Some of this documentation raises the question of why, for instance, Todd Steuerman wasn't prosecuted in the shooting and wounding of Creedon (the alleged leader of the Tankleff "hit team") in April 1989. At the time, Creedon gave police an affidavit saying he was shot by Todd Steuerman, a "drug dealer" who wanted him to "collect money," "wanted somebody whacked for $10,000," and suggested to Creedon that he should talk with Gerard Steuerman "about cutting Marty Tankleff's tongue out of his mouth." The DA's office allowed Todd Steuerman to quietly plead guilty to greatly reduced drug charges.
Other court papers reveal that Creedon told the district attorney's office about the shooting incident on June 2, 1989, but his statements were kept out of the Tankleff trial in 1990. Three months after Tankleff's conviction, Creedon signed another affidavit saying an assistant district attorney "clearly was attempting to have me back off my statement."
Spota was elected district attorney in 2001. In 2003, when Braslow ordered an evidentiary hearing in the Tankleff case, Spota selected as his investigator Walter Warkenthien, a former homicide detective who was one of those named along with McCready in the State Commission of Investigation's inquiry into Suffolk law enforcement. No charges were filed against him. To argue the case and conduct what he called an independent investigation, Spota hired Leonard Lato, a flamboyant former federal prosecutor.
As soon as the proceedings started, Tankleff's defense contended, Warkenthien began intimidating potential witnesses and Lato proceeded to dispute every pro-Tankleff witness, including Creedon's son, who testified that his father told him he had done the murders.
Tankleff's side acted like a prosecutor, identifying the killers, establishing a motive, finding the murder weapon and laying out the crime and its aftermath in graphic detail, whereas Lato responded like a defense attorney, by attacking defense witnesses and trying to raise reasonable doubt.

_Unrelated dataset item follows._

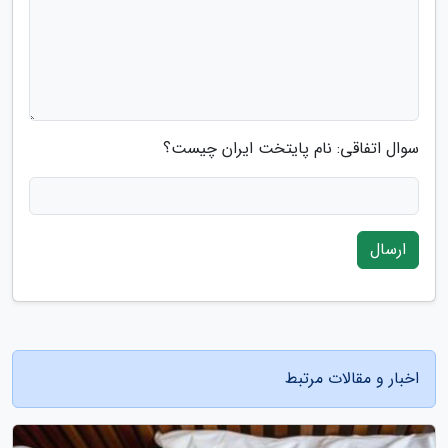
سوال اتفاقی: نام پایتخت ایران چیست؟
ارسال
اخبار و مقالات مرتبط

Judge Braslow would not grant immunity to Harris, prompting him to decline to testify about the murders. Braslow also refused to require a special prosecutor and denied Tankleff's bid to conduct advanced DNA tests on pieces of human skin scraped from Arlene Tankleff's fingernails after the attack. On every motion, Braslow ruled in favor of the district attorney's office and refused on legal grounds to recuse himself from the case.
The Tankleff case begs the question of what happens when officers of the court refuse to uphold justice. Somebody needs to not only reopen the case, but probe exactly what the truth is in this case.